Pork Fried Rice

Last year, I majorly bombed my first attempt at fried rice. I didn’t attempt it again for over a year. I am very happy to say that the results of my new fried rice attempt were AWESOME! This was a delicious meal. I ate three servings:)


1 pork shoulder
2 T. Franks hot sauce
3 T. soy sauce
3 T. rice vinegar
2 cups water
salt and pepper

3 -4 cups cooked basmati rice, not over cooked, cooled
1 red bell pepper, chopped
1 cup snap peas, chopped
1/2 cup green peas
4 green onions, chopped
2 T. garlic chili sauce
about 5-6 T. Pad Thai sauce (I used Annies), to me this is add, taste, then add more if you want. Amount of sauce is a preference thing.
1/4 cup water
1-2 T. sesame oil
1 egg, beaten

Place all of the ingredients into a crock pot. Slow cook on low for about 6-8 hours. Shred pork with a fork, while removing any fat. Stir pork in remaining juices. Reserve about 2 cups of meat for the fried rice. Store the remaining meat for another meal (pork tacos, quesadillas, bbq pork sandwich, pork over grits or mashed potatoes, etc…)
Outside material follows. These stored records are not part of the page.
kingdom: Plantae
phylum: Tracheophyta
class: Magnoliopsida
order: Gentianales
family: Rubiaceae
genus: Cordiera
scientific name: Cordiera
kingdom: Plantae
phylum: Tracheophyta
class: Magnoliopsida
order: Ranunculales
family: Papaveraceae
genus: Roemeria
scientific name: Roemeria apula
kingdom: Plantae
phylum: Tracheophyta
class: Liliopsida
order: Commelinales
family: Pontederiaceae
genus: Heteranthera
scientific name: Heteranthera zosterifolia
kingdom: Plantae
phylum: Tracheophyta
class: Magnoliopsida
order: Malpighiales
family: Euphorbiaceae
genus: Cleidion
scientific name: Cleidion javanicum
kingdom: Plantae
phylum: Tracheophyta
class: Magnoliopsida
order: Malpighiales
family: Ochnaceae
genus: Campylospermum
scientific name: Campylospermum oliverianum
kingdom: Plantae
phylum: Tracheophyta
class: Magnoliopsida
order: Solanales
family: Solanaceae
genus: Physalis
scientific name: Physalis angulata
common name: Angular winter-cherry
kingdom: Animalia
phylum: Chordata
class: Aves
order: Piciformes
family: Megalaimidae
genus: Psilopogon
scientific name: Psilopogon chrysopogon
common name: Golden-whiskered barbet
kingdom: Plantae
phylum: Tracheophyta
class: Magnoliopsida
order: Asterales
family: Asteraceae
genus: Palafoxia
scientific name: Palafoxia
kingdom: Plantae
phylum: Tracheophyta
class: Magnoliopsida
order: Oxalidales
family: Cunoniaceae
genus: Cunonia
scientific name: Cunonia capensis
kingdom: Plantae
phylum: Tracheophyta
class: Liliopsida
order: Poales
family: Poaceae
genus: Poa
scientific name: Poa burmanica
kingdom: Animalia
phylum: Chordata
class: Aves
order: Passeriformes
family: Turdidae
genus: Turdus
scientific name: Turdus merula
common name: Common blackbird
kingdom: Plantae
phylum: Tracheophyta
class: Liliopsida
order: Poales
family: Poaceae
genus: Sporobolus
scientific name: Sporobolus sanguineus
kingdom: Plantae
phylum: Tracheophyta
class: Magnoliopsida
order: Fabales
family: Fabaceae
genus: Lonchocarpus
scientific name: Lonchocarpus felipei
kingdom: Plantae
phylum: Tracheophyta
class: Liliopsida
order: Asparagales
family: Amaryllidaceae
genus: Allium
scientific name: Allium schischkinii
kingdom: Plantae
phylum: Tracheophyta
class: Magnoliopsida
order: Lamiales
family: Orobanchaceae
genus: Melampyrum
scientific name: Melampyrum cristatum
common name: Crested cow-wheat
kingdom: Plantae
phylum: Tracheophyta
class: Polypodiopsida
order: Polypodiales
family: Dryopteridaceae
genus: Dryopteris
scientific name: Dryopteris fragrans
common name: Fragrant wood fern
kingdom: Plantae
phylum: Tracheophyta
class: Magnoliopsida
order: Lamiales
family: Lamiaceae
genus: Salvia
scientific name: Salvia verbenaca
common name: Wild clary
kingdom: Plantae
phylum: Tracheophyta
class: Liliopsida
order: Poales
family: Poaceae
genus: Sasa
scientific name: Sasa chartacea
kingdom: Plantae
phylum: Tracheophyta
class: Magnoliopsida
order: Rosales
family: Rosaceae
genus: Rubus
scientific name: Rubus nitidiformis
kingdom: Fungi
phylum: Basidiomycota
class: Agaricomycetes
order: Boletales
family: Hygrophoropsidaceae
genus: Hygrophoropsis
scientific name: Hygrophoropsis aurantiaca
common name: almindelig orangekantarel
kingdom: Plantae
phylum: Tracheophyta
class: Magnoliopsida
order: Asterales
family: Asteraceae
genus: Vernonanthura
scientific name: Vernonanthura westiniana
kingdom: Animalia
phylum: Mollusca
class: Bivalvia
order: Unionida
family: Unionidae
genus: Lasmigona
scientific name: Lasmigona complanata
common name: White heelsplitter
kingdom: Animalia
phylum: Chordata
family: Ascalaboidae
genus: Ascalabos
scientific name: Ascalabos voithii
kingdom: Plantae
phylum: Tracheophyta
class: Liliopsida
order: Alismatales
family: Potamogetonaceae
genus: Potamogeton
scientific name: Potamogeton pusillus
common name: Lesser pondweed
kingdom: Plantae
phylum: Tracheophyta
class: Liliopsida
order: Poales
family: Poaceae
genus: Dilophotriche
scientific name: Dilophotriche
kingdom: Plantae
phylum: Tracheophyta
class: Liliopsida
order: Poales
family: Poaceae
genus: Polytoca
In a wok or a large sauce pan, heat red pepper in sesame oil. Cook for about 5 minutes or until tender. Add snap peas, frozen peas, and green onions. Cook another 4 minutes. Add garlic chili sauce. Move ingredients to the side of the pan. Add beaten egg and scramble until cooked, without mixing with the other ingredients until the egg is fully cooked. Once the egg is cooked, stir in the pork, rice,  and pad thai sauce. I have a stainless steel pan, so it helped to add water and get the bits off the bottom of the pan. If you have a wok, I imagine you don’t need the water.  Once all the ingredients are combine, serve.